In Barbara Smiths Towards a Black Feminist Criticism. She writes about the lack of acknowledgement towards black female feminist writers and black lesbian writers by everyone in the writing community, the white feminist community, and even the black community. I find it interesting how the white feminist community want equality however they don’t even support their fellow black feminist writers. How are we all going to be equal if you can’t even support writers from a different race. She writes about Sara Blackburn, a feminist critic and her responds to Toni Morrison’s book Sula. Sara Blackburn had this to say about Toni Morrison’s Sula: “Toni Morrison is far too talented to remain only a marvelous recorder of the black side of provincial american life. If she is to maintain the large and serious audience she deserves, she is going to have to address a riskier contemporary reality that this beautiful but nevertheless distanced novel.
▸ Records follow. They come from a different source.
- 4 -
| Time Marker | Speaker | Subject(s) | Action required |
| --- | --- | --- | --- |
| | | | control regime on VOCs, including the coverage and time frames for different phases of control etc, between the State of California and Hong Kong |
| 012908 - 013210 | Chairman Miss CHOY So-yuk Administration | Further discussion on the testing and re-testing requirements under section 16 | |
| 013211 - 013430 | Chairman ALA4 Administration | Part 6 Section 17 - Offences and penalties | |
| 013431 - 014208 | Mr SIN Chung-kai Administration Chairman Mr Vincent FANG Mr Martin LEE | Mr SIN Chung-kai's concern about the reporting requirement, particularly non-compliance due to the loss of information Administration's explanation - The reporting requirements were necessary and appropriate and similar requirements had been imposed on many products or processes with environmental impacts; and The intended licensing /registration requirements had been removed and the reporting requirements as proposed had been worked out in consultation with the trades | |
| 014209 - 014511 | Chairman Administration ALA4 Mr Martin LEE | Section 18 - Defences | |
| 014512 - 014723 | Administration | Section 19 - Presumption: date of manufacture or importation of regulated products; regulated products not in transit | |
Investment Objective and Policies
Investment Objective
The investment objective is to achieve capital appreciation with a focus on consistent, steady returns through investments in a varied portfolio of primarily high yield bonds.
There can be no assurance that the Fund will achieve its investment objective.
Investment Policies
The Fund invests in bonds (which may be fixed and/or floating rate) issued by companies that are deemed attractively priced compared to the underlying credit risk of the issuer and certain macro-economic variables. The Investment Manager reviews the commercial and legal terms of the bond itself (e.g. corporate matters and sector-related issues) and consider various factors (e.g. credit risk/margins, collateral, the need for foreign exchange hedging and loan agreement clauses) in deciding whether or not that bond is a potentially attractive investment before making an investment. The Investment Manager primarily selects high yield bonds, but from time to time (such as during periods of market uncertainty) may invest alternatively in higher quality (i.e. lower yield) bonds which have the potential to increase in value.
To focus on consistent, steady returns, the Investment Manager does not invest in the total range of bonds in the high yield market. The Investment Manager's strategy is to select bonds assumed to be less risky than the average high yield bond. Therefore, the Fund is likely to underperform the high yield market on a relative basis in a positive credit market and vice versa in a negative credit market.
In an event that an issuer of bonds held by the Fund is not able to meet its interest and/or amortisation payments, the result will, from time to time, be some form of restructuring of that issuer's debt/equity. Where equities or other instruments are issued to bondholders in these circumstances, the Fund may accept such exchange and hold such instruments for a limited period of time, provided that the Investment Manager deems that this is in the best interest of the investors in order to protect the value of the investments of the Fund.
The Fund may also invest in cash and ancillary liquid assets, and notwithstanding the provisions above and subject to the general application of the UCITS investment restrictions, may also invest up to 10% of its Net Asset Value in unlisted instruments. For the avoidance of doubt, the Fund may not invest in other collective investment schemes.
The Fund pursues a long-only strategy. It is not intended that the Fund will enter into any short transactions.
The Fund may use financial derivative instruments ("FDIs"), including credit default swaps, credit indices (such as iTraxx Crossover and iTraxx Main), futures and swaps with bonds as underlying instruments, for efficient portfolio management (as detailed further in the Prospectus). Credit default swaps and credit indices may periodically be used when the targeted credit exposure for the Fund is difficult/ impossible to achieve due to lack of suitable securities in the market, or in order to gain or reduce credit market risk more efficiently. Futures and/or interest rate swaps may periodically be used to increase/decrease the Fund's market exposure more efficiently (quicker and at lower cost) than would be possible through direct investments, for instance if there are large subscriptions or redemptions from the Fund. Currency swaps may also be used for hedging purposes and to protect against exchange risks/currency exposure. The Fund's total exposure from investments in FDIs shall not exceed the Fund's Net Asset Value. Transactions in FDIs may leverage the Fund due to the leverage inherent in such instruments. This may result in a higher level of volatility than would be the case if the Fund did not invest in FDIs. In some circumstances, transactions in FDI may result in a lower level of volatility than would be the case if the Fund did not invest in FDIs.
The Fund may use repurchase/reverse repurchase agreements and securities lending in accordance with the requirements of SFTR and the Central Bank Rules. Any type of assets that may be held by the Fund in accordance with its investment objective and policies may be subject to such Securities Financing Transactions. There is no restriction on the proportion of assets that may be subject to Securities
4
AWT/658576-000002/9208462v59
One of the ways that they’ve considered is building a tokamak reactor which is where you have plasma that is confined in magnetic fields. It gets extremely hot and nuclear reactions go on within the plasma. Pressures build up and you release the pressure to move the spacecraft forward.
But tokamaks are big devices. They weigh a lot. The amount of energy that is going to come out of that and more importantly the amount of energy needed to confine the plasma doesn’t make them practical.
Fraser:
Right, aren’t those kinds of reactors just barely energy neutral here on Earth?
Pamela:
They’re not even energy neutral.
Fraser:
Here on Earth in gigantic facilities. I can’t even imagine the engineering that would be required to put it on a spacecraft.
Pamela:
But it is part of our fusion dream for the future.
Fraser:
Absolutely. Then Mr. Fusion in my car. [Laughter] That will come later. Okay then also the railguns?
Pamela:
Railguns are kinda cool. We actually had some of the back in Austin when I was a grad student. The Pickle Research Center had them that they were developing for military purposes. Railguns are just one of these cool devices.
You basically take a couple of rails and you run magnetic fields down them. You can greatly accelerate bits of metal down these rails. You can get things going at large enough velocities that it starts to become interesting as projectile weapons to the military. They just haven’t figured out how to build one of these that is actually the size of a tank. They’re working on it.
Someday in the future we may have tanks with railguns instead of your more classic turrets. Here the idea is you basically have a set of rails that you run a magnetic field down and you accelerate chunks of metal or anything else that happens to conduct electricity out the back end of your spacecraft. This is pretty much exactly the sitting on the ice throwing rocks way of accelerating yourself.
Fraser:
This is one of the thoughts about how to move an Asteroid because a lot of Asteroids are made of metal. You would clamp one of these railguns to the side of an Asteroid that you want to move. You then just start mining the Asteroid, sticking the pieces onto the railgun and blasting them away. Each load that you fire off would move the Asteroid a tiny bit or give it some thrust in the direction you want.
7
And is she does this, it seems to me that she might easily transcend that early and unintentionally limiting classification “black woman writer” and taker her place among the most serious, important and talented american novelists now working.”(3). So much for supporting our fellow women writers! Although, Blackburn does admire Morrison’s work, she just thinks that she shouldn’t write about those things so she can be taken seriously to others. Why is it that we “need” the approval of white establishment to be taken seriously as artist? I find that ridiculous. However, I do understand that they basically control everything that’s out in the mainstream and we need to change that!
Upon reading Layli Phillips Womanism: On Its Own, I couldn’t help but think about the feminists that marched in Washington D.C back in 2017. She writes about womanism and she quotes “womanism does not emphasize or privilege gender or sexism, rather, it elevates all sites and forms of oppression, whether they are based on social-address categories like gender, race or class, to a level equal concern and action.”(XX). This made me think about all the women supporting women while wearing pink “pussy hats”, are they really being inclusive while wearing the hats that represents female genitalia? How about the transgender women from the LGBTQ community and non-binary people don’t necessarily have female genitalia? We there represented with that pink hat? No, they were not. Womanism is more inclusive, I believe, than the mainstream feminism culture.